Exercise goal:
Repeat exactly the lines below that lie between the line with "- Initially implemented react-window" and the line with "- Maintained performance", counting both of those lines as part of the answer.

^^^^

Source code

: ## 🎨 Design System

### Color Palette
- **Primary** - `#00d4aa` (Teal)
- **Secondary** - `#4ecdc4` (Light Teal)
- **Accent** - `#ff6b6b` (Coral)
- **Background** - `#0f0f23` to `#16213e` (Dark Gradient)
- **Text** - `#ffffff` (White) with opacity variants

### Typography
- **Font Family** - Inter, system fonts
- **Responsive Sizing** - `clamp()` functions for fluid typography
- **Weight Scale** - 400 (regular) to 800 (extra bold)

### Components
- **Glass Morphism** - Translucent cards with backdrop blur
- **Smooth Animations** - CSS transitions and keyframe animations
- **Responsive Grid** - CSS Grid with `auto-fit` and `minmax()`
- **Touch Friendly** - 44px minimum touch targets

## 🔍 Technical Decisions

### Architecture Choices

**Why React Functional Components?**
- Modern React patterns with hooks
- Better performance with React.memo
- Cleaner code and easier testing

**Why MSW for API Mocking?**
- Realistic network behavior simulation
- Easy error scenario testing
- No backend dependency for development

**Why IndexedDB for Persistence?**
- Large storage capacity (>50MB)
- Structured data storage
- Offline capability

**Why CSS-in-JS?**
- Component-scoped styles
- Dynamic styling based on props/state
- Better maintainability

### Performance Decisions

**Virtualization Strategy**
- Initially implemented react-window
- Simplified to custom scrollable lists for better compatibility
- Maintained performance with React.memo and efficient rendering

^^^^

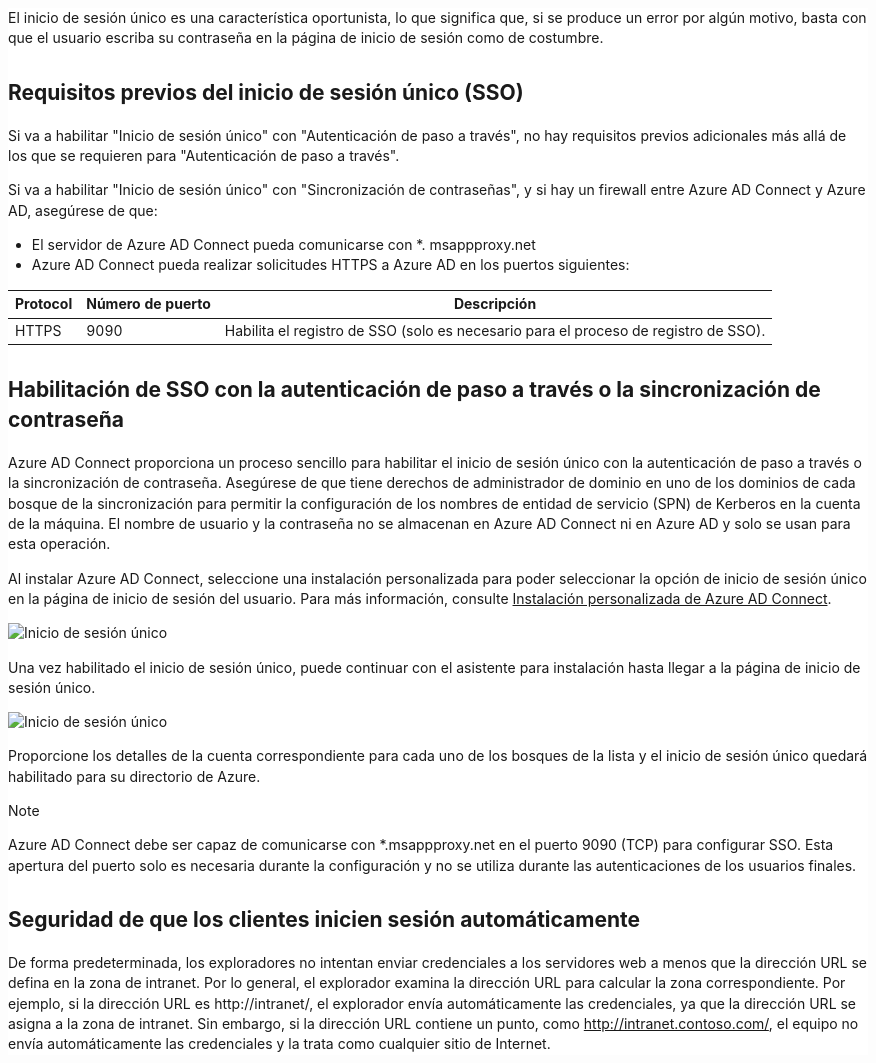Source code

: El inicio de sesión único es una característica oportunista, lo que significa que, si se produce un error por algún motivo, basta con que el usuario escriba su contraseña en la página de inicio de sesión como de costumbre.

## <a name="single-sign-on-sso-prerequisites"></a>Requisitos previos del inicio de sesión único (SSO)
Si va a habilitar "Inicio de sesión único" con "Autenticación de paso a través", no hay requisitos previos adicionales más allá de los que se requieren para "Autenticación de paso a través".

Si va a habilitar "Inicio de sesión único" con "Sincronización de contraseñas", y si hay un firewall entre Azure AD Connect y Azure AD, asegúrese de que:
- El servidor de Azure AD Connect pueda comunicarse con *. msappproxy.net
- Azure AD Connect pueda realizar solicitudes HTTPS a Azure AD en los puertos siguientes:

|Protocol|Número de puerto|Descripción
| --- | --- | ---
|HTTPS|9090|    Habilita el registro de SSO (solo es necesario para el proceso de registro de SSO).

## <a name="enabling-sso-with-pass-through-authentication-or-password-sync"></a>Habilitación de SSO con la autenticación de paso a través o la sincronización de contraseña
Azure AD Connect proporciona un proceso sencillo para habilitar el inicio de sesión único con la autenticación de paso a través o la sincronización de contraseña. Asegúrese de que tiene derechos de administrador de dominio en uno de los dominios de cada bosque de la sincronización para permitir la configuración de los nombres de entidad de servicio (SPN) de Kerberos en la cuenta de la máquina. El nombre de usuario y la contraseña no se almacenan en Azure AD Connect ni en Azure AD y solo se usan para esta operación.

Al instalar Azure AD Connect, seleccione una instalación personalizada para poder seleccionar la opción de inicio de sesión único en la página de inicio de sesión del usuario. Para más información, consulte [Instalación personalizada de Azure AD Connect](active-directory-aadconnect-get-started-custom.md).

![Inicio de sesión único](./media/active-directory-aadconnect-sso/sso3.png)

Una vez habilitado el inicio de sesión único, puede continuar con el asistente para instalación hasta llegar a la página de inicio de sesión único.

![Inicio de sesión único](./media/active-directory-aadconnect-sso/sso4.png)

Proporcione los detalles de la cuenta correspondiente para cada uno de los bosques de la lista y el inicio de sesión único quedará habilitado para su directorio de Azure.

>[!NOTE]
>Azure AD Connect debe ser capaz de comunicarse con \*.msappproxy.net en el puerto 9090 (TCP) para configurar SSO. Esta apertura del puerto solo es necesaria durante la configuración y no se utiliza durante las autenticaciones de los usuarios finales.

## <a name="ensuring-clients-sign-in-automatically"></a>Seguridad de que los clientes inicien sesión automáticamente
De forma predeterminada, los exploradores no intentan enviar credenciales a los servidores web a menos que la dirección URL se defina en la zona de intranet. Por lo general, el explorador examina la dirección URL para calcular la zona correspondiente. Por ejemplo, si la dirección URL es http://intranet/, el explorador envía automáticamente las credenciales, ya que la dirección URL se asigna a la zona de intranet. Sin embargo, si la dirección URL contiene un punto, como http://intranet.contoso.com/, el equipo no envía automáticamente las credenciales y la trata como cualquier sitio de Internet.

^^^^

Answer:
- Initially implemented react-window
- Simplified to custom scrollable lists for better compatibility
- Maintained performance with React.memo and efficient rendering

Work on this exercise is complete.